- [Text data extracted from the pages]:

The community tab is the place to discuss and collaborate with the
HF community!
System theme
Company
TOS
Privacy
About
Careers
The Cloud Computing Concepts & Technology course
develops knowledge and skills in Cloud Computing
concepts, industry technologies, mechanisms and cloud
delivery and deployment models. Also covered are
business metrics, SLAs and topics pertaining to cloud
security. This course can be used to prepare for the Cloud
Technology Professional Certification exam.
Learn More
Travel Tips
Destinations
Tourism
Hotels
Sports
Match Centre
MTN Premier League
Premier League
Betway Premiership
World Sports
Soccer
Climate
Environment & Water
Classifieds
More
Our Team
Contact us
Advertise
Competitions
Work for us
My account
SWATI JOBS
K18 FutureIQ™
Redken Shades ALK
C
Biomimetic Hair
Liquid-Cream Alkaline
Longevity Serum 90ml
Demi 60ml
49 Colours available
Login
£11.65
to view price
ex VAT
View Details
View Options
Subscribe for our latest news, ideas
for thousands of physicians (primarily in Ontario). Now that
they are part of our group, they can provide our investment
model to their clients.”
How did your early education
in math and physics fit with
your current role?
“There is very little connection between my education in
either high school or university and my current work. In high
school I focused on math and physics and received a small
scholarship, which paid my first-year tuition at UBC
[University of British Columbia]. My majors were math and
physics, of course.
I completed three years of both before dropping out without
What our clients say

- [What is being asked]: Please list every line of the material above that contains the string "school". Case counts.

- [Solution to the exercise]:
either high school or university and my current work. In high
school I focused on math and physics and received a small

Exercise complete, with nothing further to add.